LPL: Retail investor Behavior And Flows
Additional content provided by Tucker Beale, Analyst, Research.
Retail investors are generally defined as non-institutional market participants who trade their own personal accounts rather than making trades as part of a larger financial institution. Retail investor influence over capital markets has increased as their collective trading makes up an increasing percentage of total volume.
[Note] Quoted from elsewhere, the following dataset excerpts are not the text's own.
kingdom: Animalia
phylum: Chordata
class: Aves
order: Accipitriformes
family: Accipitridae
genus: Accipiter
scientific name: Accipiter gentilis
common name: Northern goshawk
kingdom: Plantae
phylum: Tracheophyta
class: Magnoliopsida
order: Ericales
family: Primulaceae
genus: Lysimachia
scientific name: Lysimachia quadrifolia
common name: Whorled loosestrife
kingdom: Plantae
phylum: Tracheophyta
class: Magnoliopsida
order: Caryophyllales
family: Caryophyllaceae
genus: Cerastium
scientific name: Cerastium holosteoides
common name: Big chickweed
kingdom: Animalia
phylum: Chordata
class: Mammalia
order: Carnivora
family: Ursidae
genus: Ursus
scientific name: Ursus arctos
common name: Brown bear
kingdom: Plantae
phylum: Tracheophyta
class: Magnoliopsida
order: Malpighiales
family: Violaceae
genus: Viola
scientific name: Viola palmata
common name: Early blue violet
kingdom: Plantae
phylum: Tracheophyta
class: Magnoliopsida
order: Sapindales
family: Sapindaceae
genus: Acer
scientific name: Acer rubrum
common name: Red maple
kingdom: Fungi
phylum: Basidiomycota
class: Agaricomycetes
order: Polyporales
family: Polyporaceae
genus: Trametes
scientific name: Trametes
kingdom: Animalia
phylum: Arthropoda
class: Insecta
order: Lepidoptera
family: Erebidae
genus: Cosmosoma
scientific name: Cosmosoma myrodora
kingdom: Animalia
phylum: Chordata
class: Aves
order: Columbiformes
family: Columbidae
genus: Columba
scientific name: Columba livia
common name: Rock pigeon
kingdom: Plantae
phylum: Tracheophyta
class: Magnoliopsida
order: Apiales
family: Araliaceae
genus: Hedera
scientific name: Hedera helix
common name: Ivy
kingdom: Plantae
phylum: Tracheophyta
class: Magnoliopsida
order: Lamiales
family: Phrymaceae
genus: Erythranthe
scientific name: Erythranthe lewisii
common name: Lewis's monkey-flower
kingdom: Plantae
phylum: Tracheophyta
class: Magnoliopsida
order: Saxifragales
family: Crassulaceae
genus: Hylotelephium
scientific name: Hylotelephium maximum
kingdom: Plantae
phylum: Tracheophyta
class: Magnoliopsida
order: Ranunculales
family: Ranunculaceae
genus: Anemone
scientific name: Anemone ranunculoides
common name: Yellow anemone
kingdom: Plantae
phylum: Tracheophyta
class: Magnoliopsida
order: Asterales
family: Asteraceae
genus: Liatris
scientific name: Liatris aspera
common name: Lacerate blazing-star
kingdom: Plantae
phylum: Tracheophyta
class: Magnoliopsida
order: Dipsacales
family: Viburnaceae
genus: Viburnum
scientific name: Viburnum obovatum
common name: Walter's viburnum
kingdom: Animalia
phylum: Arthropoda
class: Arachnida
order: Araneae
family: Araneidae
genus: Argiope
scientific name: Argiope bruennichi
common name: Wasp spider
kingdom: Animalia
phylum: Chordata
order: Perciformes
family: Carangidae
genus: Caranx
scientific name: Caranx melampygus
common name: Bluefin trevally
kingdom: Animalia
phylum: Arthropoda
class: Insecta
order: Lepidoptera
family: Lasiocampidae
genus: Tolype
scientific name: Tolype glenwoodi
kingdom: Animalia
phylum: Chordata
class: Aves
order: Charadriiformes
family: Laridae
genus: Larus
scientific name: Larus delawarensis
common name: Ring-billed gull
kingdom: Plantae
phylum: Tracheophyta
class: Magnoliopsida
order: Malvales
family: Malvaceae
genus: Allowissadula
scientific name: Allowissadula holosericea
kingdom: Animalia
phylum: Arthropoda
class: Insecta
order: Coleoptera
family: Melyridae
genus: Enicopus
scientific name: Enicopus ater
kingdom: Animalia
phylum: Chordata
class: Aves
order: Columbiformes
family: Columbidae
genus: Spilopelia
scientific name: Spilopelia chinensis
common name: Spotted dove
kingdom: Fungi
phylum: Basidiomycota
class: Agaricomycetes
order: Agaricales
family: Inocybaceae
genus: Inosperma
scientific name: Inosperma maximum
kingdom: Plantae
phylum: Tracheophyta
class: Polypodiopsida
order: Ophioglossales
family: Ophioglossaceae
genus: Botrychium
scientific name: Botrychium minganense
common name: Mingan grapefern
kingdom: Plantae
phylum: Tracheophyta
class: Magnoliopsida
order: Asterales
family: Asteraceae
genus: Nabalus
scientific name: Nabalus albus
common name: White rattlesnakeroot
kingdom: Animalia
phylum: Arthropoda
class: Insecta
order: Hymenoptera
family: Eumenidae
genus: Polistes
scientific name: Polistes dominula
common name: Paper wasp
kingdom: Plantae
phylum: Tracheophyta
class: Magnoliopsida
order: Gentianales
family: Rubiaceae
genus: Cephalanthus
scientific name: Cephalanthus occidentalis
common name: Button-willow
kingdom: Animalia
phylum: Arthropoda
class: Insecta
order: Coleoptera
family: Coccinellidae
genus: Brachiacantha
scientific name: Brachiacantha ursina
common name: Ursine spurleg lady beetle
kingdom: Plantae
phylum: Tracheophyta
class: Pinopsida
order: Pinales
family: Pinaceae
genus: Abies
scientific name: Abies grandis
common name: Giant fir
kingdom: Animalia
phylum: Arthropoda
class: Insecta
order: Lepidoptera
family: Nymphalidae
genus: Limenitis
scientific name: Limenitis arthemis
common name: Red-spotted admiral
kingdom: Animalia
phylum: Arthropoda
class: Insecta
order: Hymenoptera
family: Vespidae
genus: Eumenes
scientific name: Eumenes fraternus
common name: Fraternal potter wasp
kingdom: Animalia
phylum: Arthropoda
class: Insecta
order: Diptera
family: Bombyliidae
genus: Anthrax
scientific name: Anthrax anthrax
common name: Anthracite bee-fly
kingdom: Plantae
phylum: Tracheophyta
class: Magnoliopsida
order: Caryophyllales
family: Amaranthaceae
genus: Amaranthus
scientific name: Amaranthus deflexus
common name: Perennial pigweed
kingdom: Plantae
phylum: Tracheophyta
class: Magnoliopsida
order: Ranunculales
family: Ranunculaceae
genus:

The number of people opening investment accounts and doing their own trading ballooned during the pandemic. This was driven by a combination of factors, including technology and competition driving barriers to entry lower, government stimulus, and an increased collective focus on equity markets and associated media (think GameStop (GME), r/wallstreetbets, and the movie “Dumb Money” made about the meme stock frenzy). Regardless of personal opinions around the handling of the pandemic or meme stock frenzies, the net effect was a step-function increase in retail trading activity.
Retail investors as a group have unique attributes that should be considered when assessing their impact on equity markets. While all market participants suffer from behavioral biases, retail investors in aggregate may exhibit a stronger bias towards momentum. If a stock is up, retail traders view the stock as “good” and interest increases, whereas if it is down, it’s perceived as “bad” and interest sours. As an example, this was on full display during the meme stock rallies where rising stock prices spurred more investment from retail investors in a way that allowed the highest price achieved to exceed what could be justified by the fundamentals of the businesses. When excitement and headlines faded, meme stock prices fell back to more reasonable levels. If the price of a new Ford F-150 doubled with no changes in features or price increases from other brands, one would expect demand to drop. The opposite appears to be true for retail stock appetite. This, combined with a propensity to “follow the herd,” can lead to a positive feedback loop of retail buying that is concentrated in relatively few names based on a theme and less sensitive to stretched valuations.
One concern is that by driving higher valuations and more concentrated leadership in rising markets, retail investors could spur sharper drawdowns when trends reverse. Year to date, that has not played out. Retail investors as a group did not capitulate during or after the market pullback in early April and instead bought dips as they came. According to Vanda, a data provider that provides flow data by investor type, retail investors added $1.3 billion to the market each day in the first half of 2025. This represents a 32.6% increase relative to the daily averages in the first half of 2024. Should we see a more prolonged momentum unwind in the future, or a loss of belief in the themes driving markets higher (like AI), support from retail investors may not be as strong.
The Strategic and Tactical Allocation Committee (STAAC) uses flows data, how much capital is moving into or out of asset classes, aggregated by Vanda to help improve allocation decisions. By knowing which investor types are driving market moves, we believe STAAC members are better able to assess the resilience of prevailing trends. In rising markets, slowing retail flows can signal exhaustion and act as a warning sign that the prevailing uptrend may be stalling. Inversely, following moves higher off market lows driven by retail investors buying the dip (as we have seen year to date), we monitor for buying among other market participants for evidence that the new trend is sustainable and that the bottoming process is complete.
Retail investors now make up a larger percentage of total trading volumes. Technological advances that lowered barriers to entry, paired with stimulus checks and an abundance of free time during the pandemic, resulted in a sustainable increase in retail trading. Retail investors have a sensitivity to momentum, a focus on thematics, and an insensitivity to high valuations. The larger retail trading volumes become, the more these characteristics will be seen in broad equity markets, in our view.